Ich habe mal als Taxifahrer gearbeitet.
Da hat der Juniorchef am Telefon immer gesagt: „Alle Wagens sind unterwegs,“
Die Bezeichnung mit bzw. ohne Gas kenne ich aus Frankreich.
Mineralwasser muss seit über 20 Jahren nicht mehr besonders viele Mineralien enthalten. Auch die besondere Reinheit haben inzwischen einige Gerüchte „kassiert“; trotzdem wäre der Umkehrschluss falsch, dass Leitungswasser genauso gut wie Mineralwasser wäre. Sorgfältig produziertes Tafelwasser kann hochwertiger sein als Mineralwasser.
Folgender Beitrag ist evtl. zu dem Thema interessant: http://fzarchiv.sachon.de/Zeitschriftenarchiv/Getraenke-Fachzeitschriften/Getraenkeindustrie/2006/01_06/GI_01-06_25-27_Hat_Wasser_ein_Gedaechtnis.pdf#title
Gas (Gaz) ist sehr wohl ein Anglizismus … ich denke, die Kids von heute haben es eher aus dem englischsprachigen Facebook, also aus Spain …
Lieber Herr Sick,
da haben Sie sich etwas willkürlich nur die Worte (Wörter!) herausgesucht, deren Klänge(!) nicht umgelautet werden. Bei mehreren Mechanikern bleibt es bei den Schlossern, aber was ist mit den herrschaftlichen Gebäuden, die oft an Hängen gebaut und manchmal durch unterirdische Gänge und Kanäle verbunden sind. Davor befinden sich oft auch Wassergräben und davor dann die Schlossgärten.

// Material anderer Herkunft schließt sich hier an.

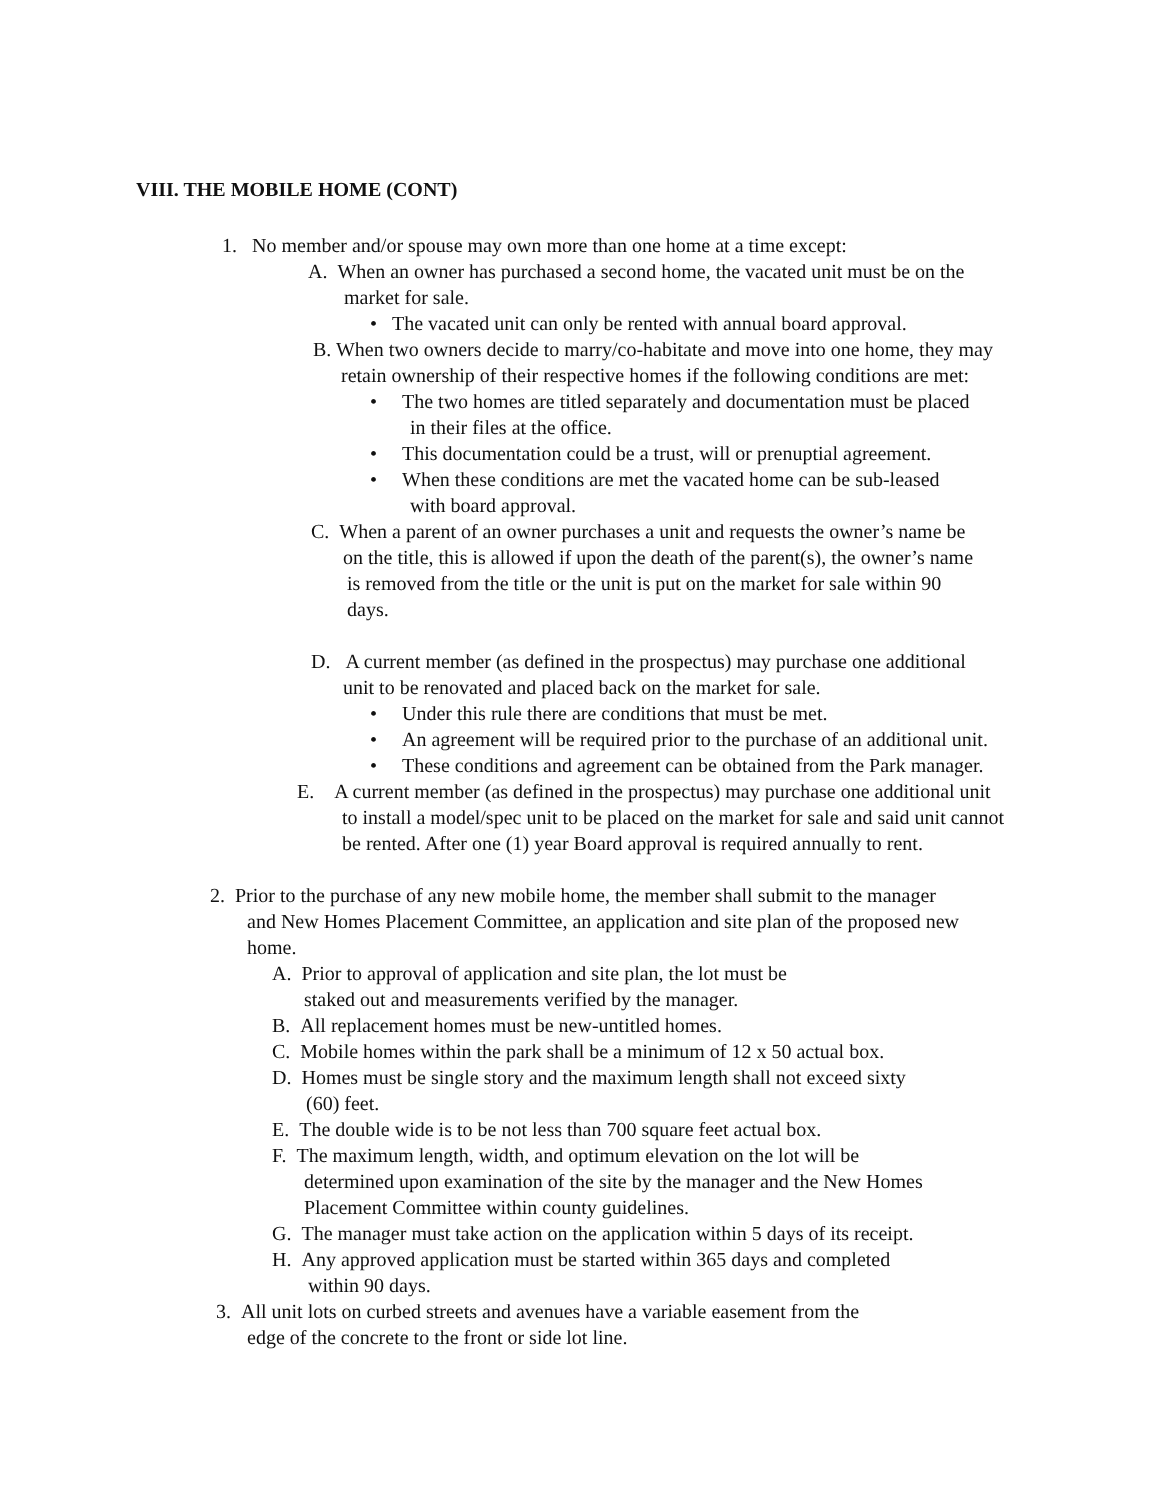VIII. THE MOBILE HOME (CONT)
1. No member and/or spouse may own more than one home at a time except:
A. When an owner has purchased a second home, the vacated unit must be on the
market for sale.
• The vacated unit can only be rented with annual board approval.
B. When two owners decide to marry/co-habitate and move into one home, they may
retain ownership of their respective homes if the following conditions are met:
• The two homes are titled separately and documentation must be placed
in their files at the office.
• This documentation could be a trust, will or prenuptial agreement.
• When these conditions are met the vacated home can be sub-leased
with board approval.
C. When a parent of an owner purchases a unit and requests the owner’s name be
on the title, this is allowed if upon the death of the parent(s), the owner’s name
is removed from the title or the unit is put on the market for sale within 90
days.
D. A current member (as defined in the prospectus) may purchase one additional
unit to be renovated and placed back on the market for sale.
• Under this rule there are conditions that must be met.
• An agreement will be required prior to the purchase of an additional unit.
• These conditions and agreement can be obtained from the Park manager.
E. A current member (as defined in the prospectus) may purchase one additional unit
to install a model/spec unit to be placed on the market for sale and said unit cannot
be rented. After one (1) year Board approval is required annually to rent.
2. Prior to the purchase of any new mobile home, the member shall submit to the manager
and New Homes Placement Committee, an application and site plan of the proposed new
home.
A. Prior to approval of application and site plan, the lot must be
staked out and measurements verified by the manager.
B. All replacement homes must be new-untitled homes.
C. Mobile homes within the park shall be a minimum of 12 x 50 actual box.
D. Homes must be single story and the maximum length shall not exceed sixty
(60) feet.
E. The double wide is to be not less than 700 square feet actual box.
F. The maximum length, width, and optimum elevation on the lot will be
determined upon examination of the site by the manager and the New Homes
Placement Committee within county guidelines.
G. The manager must take action on the application within 5 days of its receipt.
H. Any approved application must be started within 365 days and completed
within 90 days.
3. All unit lots on curbed streets and avenues have a variable easement from the
edge of the concrete to the front or side lot line.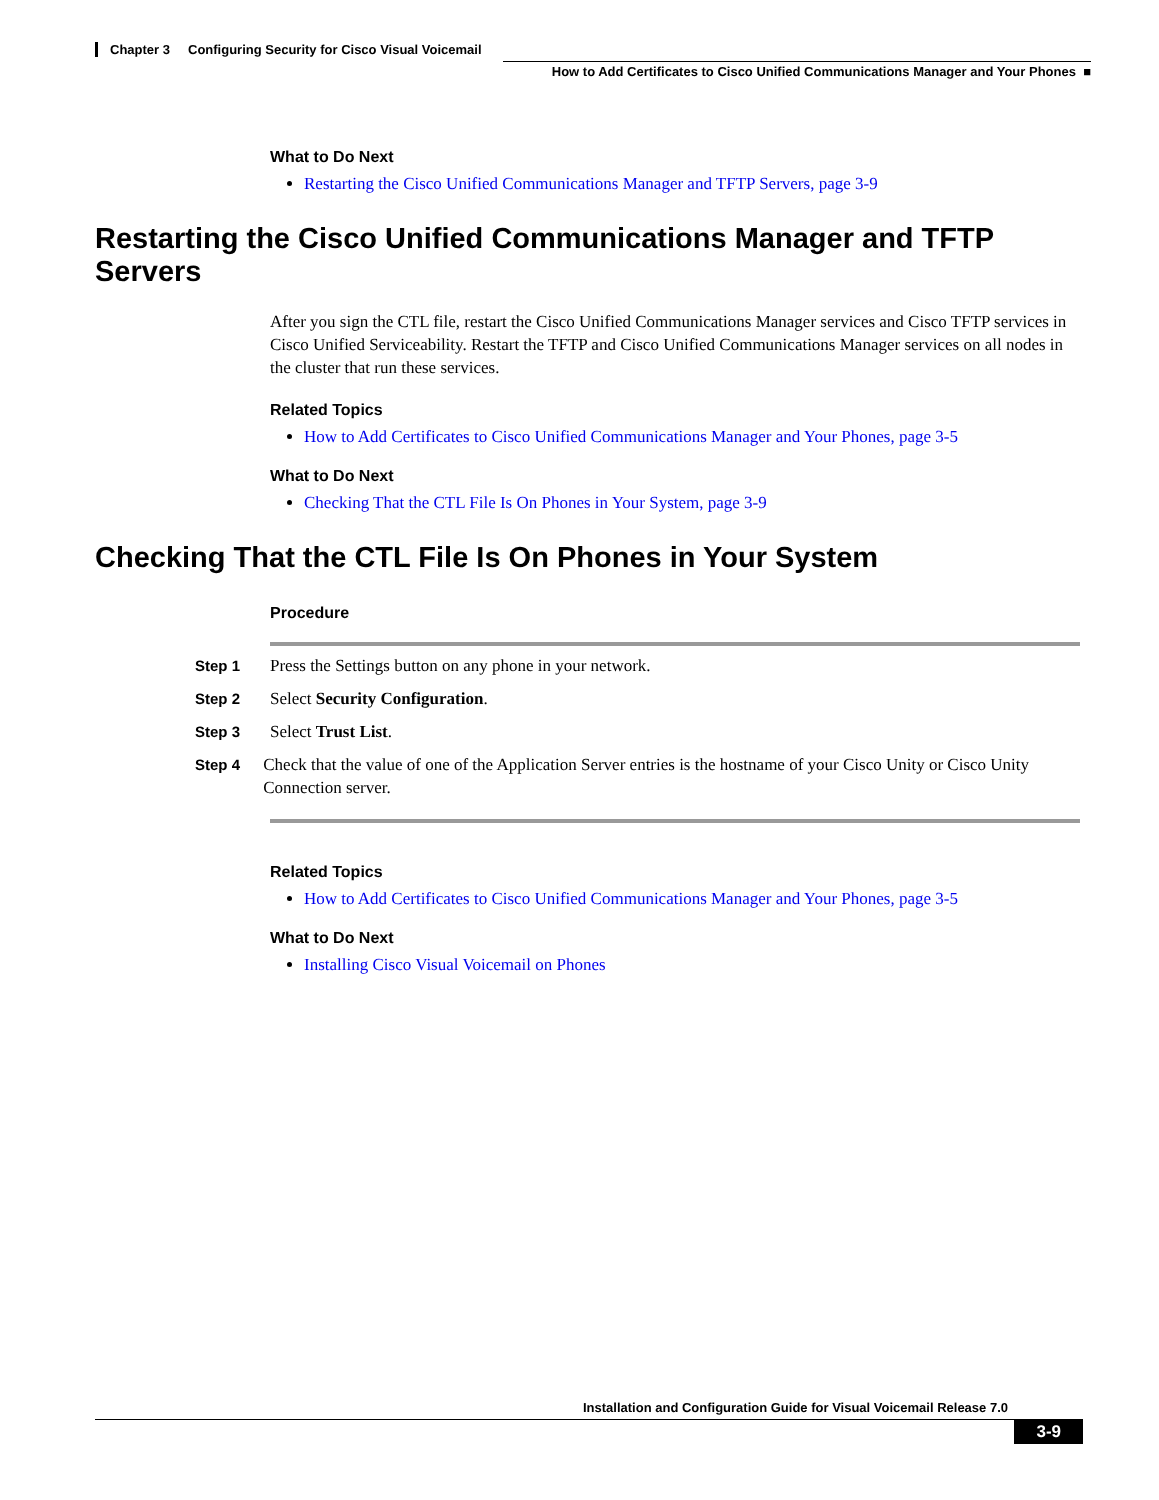Chapter 3 Configuring Security for Cisco Visual Voicemail
How to Add Certificates to Cisco Unified Communications Manager and Your Phones ■
What to Do Next
Restarting the Cisco Unified Communications Manager and TFTP Servers, page 3-9
Restarting the Cisco Unified Communications Manager and TFTP Servers
After you sign the CTL file, restart the Cisco Unified Communications Manager services and Cisco TFTP services in Cisco Unified Serviceability. Restart the TFTP and Cisco Unified Communications Manager services on all nodes in the cluster that run these services.
Related Topics
How to Add Certificates to Cisco Unified Communications Manager and Your Phones, page 3-5
What to Do Next
Checking That the CTL File Is On Phones in Your System, page 3-9
Checking That the CTL File Is On Phones in Your System
Procedure
Step 1 Press the Settings button on any phone in your network.
Step 2 Select Security Configuration.
Step 3 Select Trust List.
Step 4 Check that the value of one of the Application Server entries is the hostname of your Cisco Unity or Cisco Unity Connection server.
Related Topics
How to Add Certificates to Cisco Unified Communications Manager and Your Phones, page 3-5
What to Do Next
Installing Cisco Visual Voicemail on Phones
Installation and Configuration Guide for Visual Voicemail Release 7.0
3-9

Auf den Wachttürmen oder Wachtürmen, die man auch Warten nennen kann, stehen Männer, Wächter oder Wärter genannt, die nach langen Nächten oft nicht mehr ganz wach sind, wenn sie in den Tälern und Fluren auf mit falschen Pässen eingereiste Fürstenhasser oder des Fürsten Häscher einen Blick zu erhaschen hoffen.
Aber Sie haben schon Recht, dass auf ~ass~ die Umlautung eher selten ist, da will ich nun keine neuen Fässer aufmachen.
Mit Gruß oder Grüßen
Ihr HB
Sehr geehrter Sick,
auch bei dem Wunsch nach den Inhaltsstoffen der verschiedenen Wässer wird leider immer wieder ein Fehler produziert. Die (meisten) Leute, die ein Wasser ohne Kohlensäure bestellen, wollen eigentlich – richtigerweise – ein Wasser ohne CO2 (Kohlendioxyd), also eben ohne Gas. Denn dieses verursacht das Aufstoßen und nicht die Kohlensäure, die Sie ja korrekt mit der chemischen Formel H2CO3 benannt haben. Nur um diese Tatsache klarzustellen.
MfG. U.Kern
Immerhin enthält das Mineralwasser auf dem Foto kein Dihydrogenmonoxyd (auch Hydritsäure genannt), das bei Inhalation tödlich wirken kann.
Hallo, Herr Sick!
Mein erster Gedanke: Vielleicht haben sich die „Wässer“ über Verniedlichungen in die Sprache eingeschlichen, etwa:
– Wässerchen -> Synonym für Wodka; „kein Wässerchen trüben können“
– Duftwässerchen -> Synonym für Parfüm
Liebe Grüße
Stefan Bringewatt
Hallo, Herr Sick!
Mein erster Gedanke: Vielleicht haben sich die „Wässer“ über Verniedlichungen in die Sprache eingeschlichen, etwa:
– Wässerchen -> Synonym für Wodka; „kein Wässerchen trüben können“
– Duftwässerchen -> Synonym für Parfüm
Liebe Grüße
Stefan Bringewatt
Hallo Herr Sick,
ich erkläre mir den Hinweis auf Abwässer auf Toiletten der Deutschen Bahn so, dass sich hier tatsächlich bei einer relevanten Anzahl von „geschäftlichen Erledigungen“ das eine Wasser mit einem anderen Wasser, nämlich dem der Spülung, vereinigt – es somit verschiedene Wässer sind.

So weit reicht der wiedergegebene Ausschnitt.